C. : Travailles-tu de la même façon avec toute la presse ?
B. P. : Non. Il y a les télévisions et la presse écrite. Les premières sont souvent co-productrices d'un film, alors elles ont la primeur. Il faut qu'elles en aient parlé avant que le reste de la presse puisse en faire un sujet. Quand la RTBF est co-productrice d'un film, souvent, le réalisateur ou un comédien est invité sur le plateau du JT.
Mon travail ne se limite pas à inviter les journalistes à une vision de presse et leur faire parvenir un dossier. Je les appelle, j'essaie de savoir s'ils vont écrire, quand ils vont publier. J'essaie, dans la mesure du possible, de planifier avec eux les dates de publication de leurs articles. En tout cas, je me tiens au courant.
J'essaie de bien les connaître, leurs goûts, leurs préférences, je discute avec eux, mais surtout je les lis !

 

C. : Quelles sont les qualités indispensables pour faire un bon attaché de presse ?

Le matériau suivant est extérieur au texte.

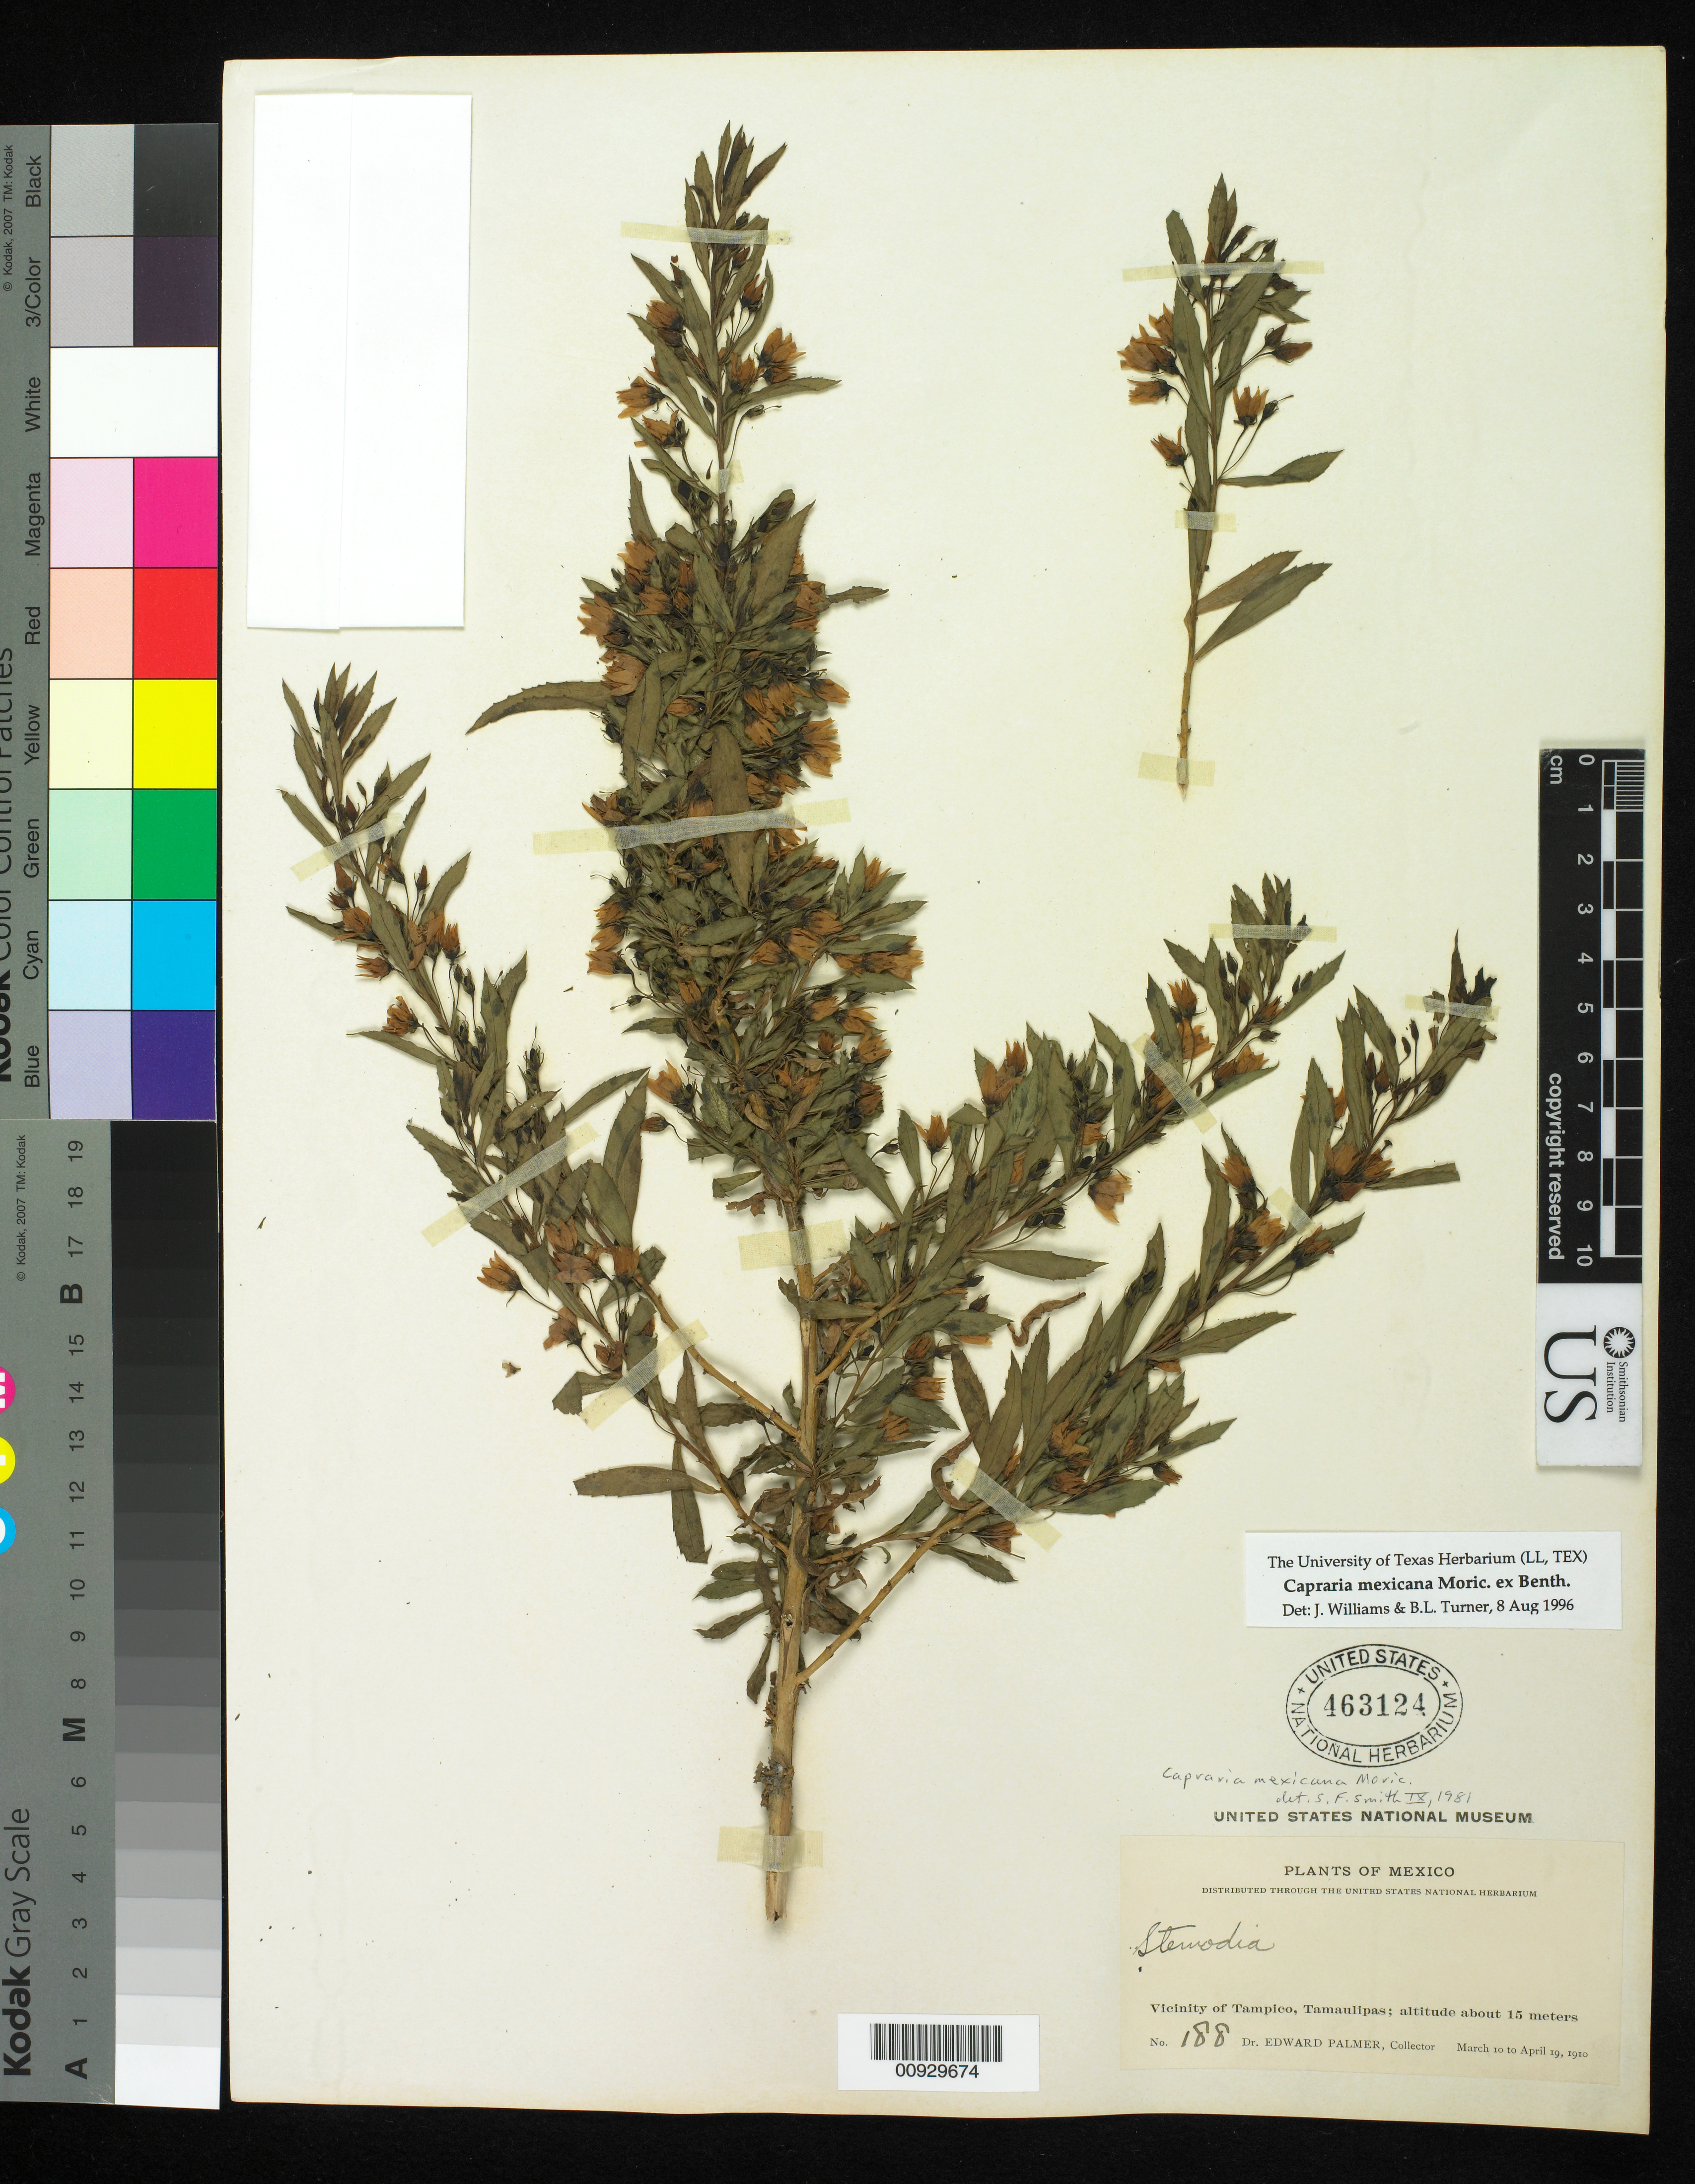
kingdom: Plantae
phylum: Tracheophyta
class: Magnoliopsida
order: Lamiales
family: Scrophulariaceae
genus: Capraria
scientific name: Capraria mexicana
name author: Moric. ex Benth.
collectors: E. Palmer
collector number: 188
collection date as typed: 10 Mar 1910 to 19 Apr 1910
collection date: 1910-03-10/1910-04-19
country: Mexico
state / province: Tamaulipas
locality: Vicinity of Tampico.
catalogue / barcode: US 463124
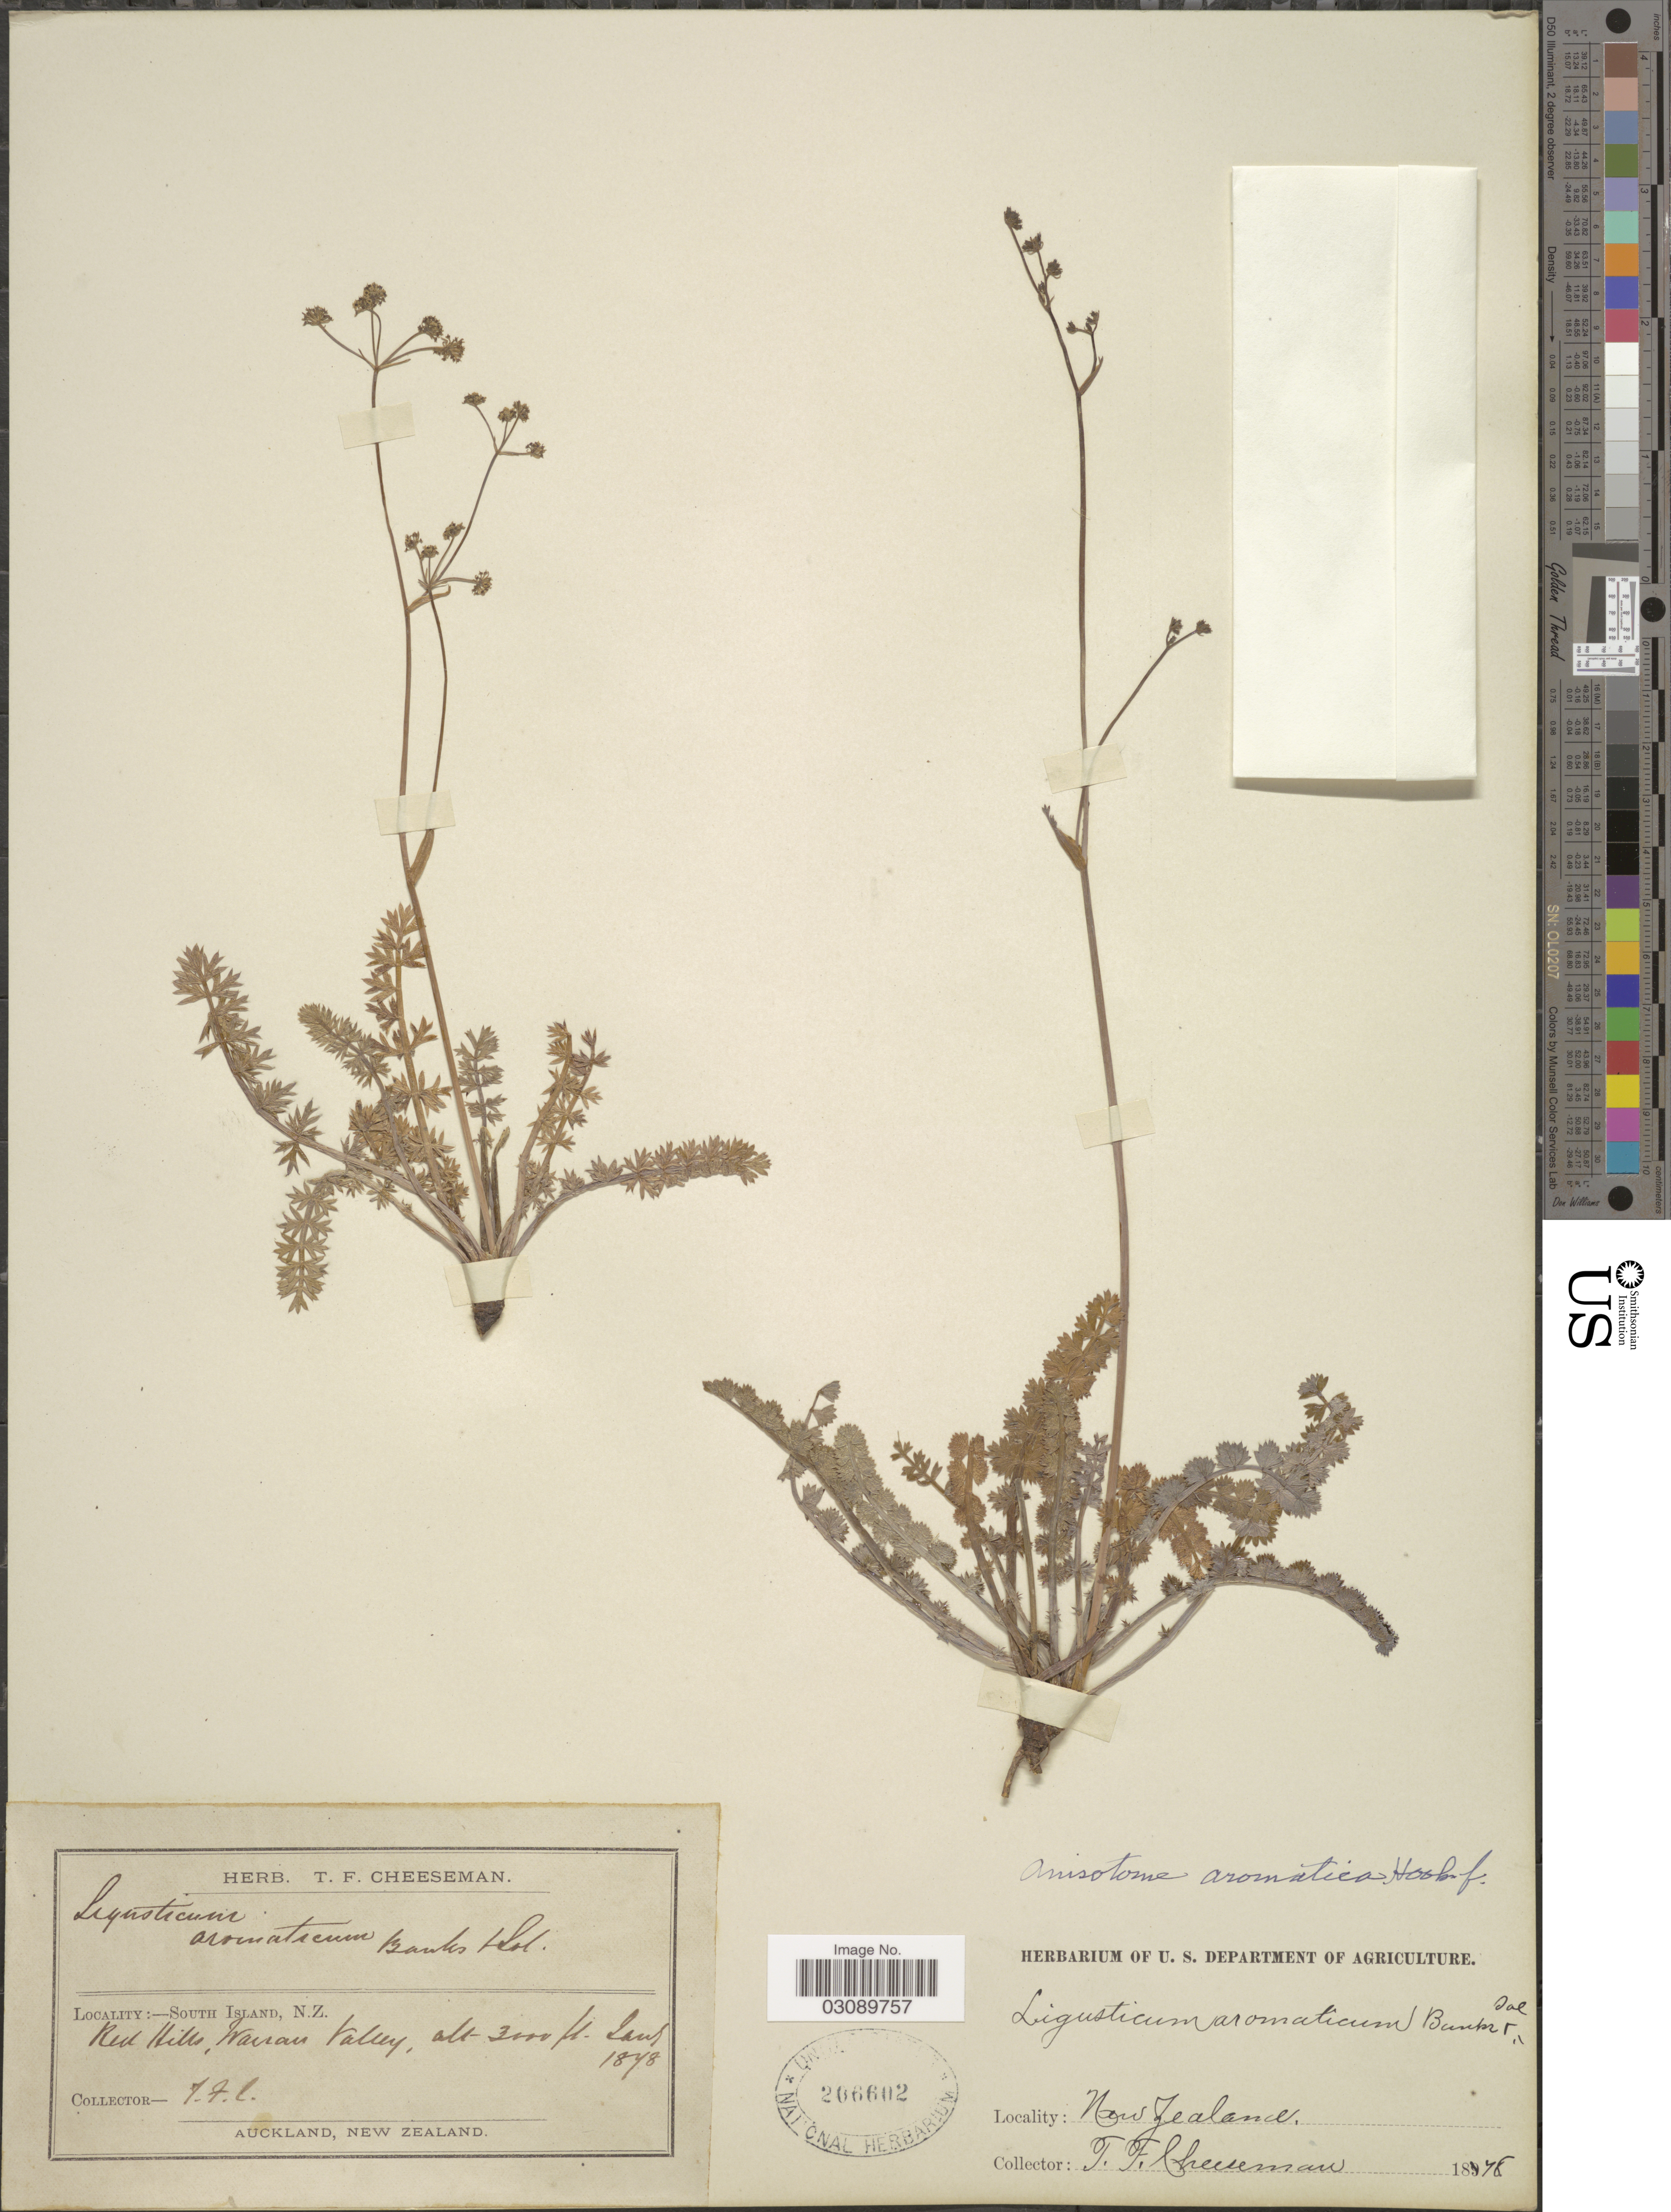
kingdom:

B. P. : Tout d'abord, posséder un carnet d'adresses complet. Quand tu débutes, tu ouvres les journaux et magazines, tu lis les signatures des journalistes ou tu téléphones aux rédactions pour avoir les noms et les adresses de contact de ceux qui écrivent dans chaque rubrique. Connaître les points de vue et les couleurs idéologiques de chaque publication. Cibler le public de chaque média pour savoir ce qu’il faut leur proposer. Être au minimum bilingue, et même polyglotte, parce que rien de tel que de parler la même langue pour échanger ses sensibilités. Et surtout, être sociable, apprécier les rapports humains et être capable de négocier.